In News, Performances

Kansas City, MO, April 2, 2018: Charlotte Street Foundation is proud to partner with Fishtank Theatre for the regional premiere of Belfast Girls in La Esquina Gallery (1000 W 25th St. Kansas City, MO). The play is set to premiere on Friday, April 7 at 7 PM in La Esquina. Belfast Girls was written by Jaki McCarrick and the production will be showing from April 7 through April 29. Showings will take place on Wednesdays through Saturdays at 8 PM and on Sundays at 3 PM. Tickets are available for purchase.

A free, First Friday Meet and Greet will take place on Friday, April 6, 2018. The event is open to the public and people can enjoy free refreshments at La Esquina while meeting members of the cast and crew.

The production is directed by CSF Fellow Heidi Van and features a cast consisting of Rasheedat Badejo, Annie Kalahurka, Erdin Schultz-Bever, Lindsay Lillig, and Kaitlin Gould. Working with set designer, Mark Exline, Belfast Girls will be staged aboard a multi-level ghost ship, resembling a skeleton, and the skin and bones of the population a government let starve. La Esquina white box walls provide a projection surface for the voyage from Ireland to Australia where the set will be completed by images of the night sky, circling birds, the sea horizon, and, finally, the destination.

The Fishtank Theatre, founded in 2009, presents contemporary experimental live theatre that challenges the way theatre meets its audience. Material performed by the Fishtank is fresh, its content progressive and its writers and performers committed to the aesthetic of risk-taking.


Jaki McCarrick is an award-winning writer of plays, poetry and fiction. She won the 2010 Papatango New Writing Prize for her play Leopoldville, and her play Belfast Girls, developed at the National Theatre London, was shortlisted for the Susan Smith Blackburn Prize and the 2014 BBC Tony Doyle Award. Belfast Girls premiered in Chicago in May 2015 to much critical acclaim (Windy City Times Critics’ Pick) and opened this spring in Vancouver.

Jaki also won the 2010 Wasafiri prize for short fiction and followed this with the publication of her debut story collection, The Scattering, published by Seren Books. The book was shortlisted for the 2014 Edge Hill Prize. Winner of the inaugural John Lennon Poetry Competition, she has also had numerous poems published in literary journals including Ambit, Poetry Ireland Review, Irish Pages, Blackbox Manifold etc.

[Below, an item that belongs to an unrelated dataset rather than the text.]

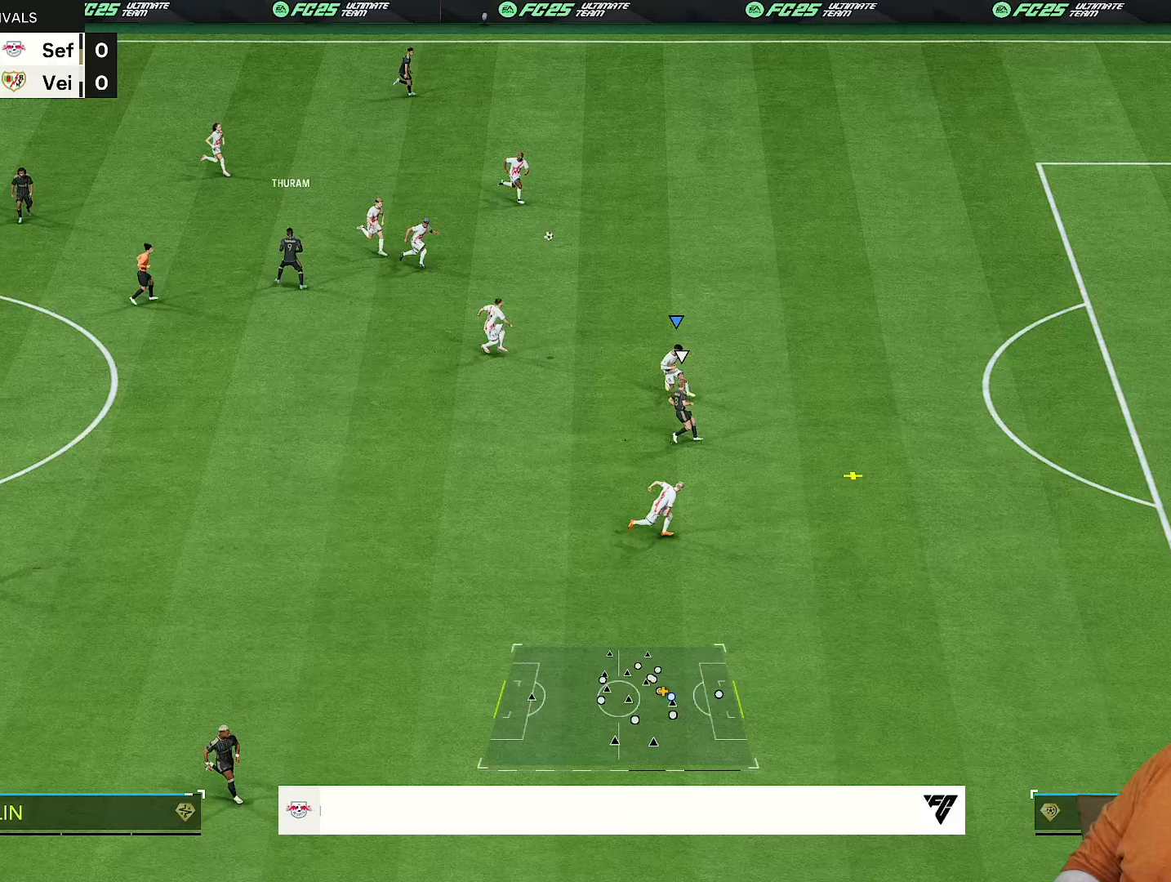
{"dt_ms": 500, "buttons": ["CROSS", "R2"], "left_stick": "right", "right_stick": "center", "events": [[200, "CROSS", "down"], [467, "left_stick", "right"]]}
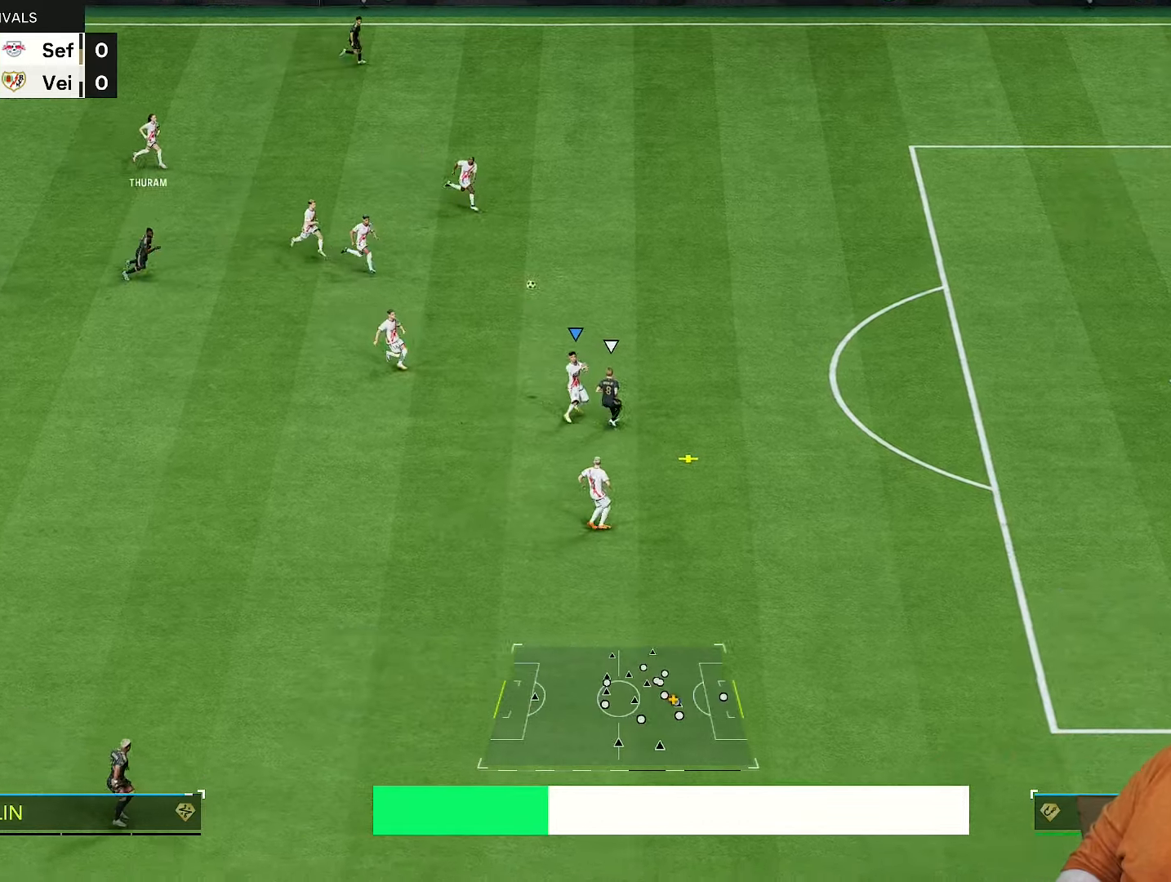
{"dt_ms": 500, "buttons": ["CROSS", "R2"], "left_stick": "right", "right_stick": "center", "events": [[200, "left_stick", "down-right"], [467, "left_stick", "right"]]}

Recently longlisted for the inaugural Irish Fiction Laureate, Jaki is currently editing her first novel and a second collection of short stories called Night of the Frogs. Screenplay projects also include adaptations of her short story Hellebores and her first play, The Mushroom Pickers.

She has held numerous residencies including Writer-in-Residence at the Centre Culturel Irlandais in Paris & also regularly writes arts pieces for the Times Literary Supplement (TLS), The Irish Examiner and other publications.


As Ireland crumbled with hunger, the British colonial administration in Australia needed labour to cultivate untended land, which would be razed unless workers could be supplied. Seeking hard working women, they appealed to the teeming Belfast workhouses, inducing applicants with comfortable passage across the sea and guaranteed work in the sunshine.

In contrast to the barren villages of famine-era Ireland, industrial Belfast experienced a frantic, pressured activity as people queued up seeking shipbuilding and linen work. But even as textiles and grain were exported, the number of workers outweighed the amount of labour.

Women in workhouses would be given token jobs like dying muslin to keep them from falling idle. But as more people arrived, workhouse conditions deteriorated further. ‘A lot of the work was made up work,’ says McCarrick. ‘And if they could get in, you’d have prostitutes in and out of the workhouses.’

So to qualify for Earl Grey’s scheme, an attractive escape route from the workhouses, women had to be aged 15-20 and have no living parents. They had to secure a certificate of good character from a local official or priest. But the rules were broken and the scheme was abused: ‘A lot of women would lie to get on the ship, and perform sexual favours to get their good reference. Which they did, plenty of them did.’

The story of the Irish orphan girls in Australia has been explored by academics and researchers including Trevor McClaughlin, author of the book Barefoot and Pregnant? Irish famine orphans in Australia. When McCarrick delved into the material she found detailed documents and registers for the women who left. But she also found evidence of a deliberate move by officials to purge the workhouses of prostitutes.

The quest of manifest destiny and seeking greener pastures is still a relevant narrative in contemporary society where class struggle still exists, resources are scant, and the sex trade industry is thriving. The struggle of the Irish girls of the 1850s are not far from struggles of American girls and women today.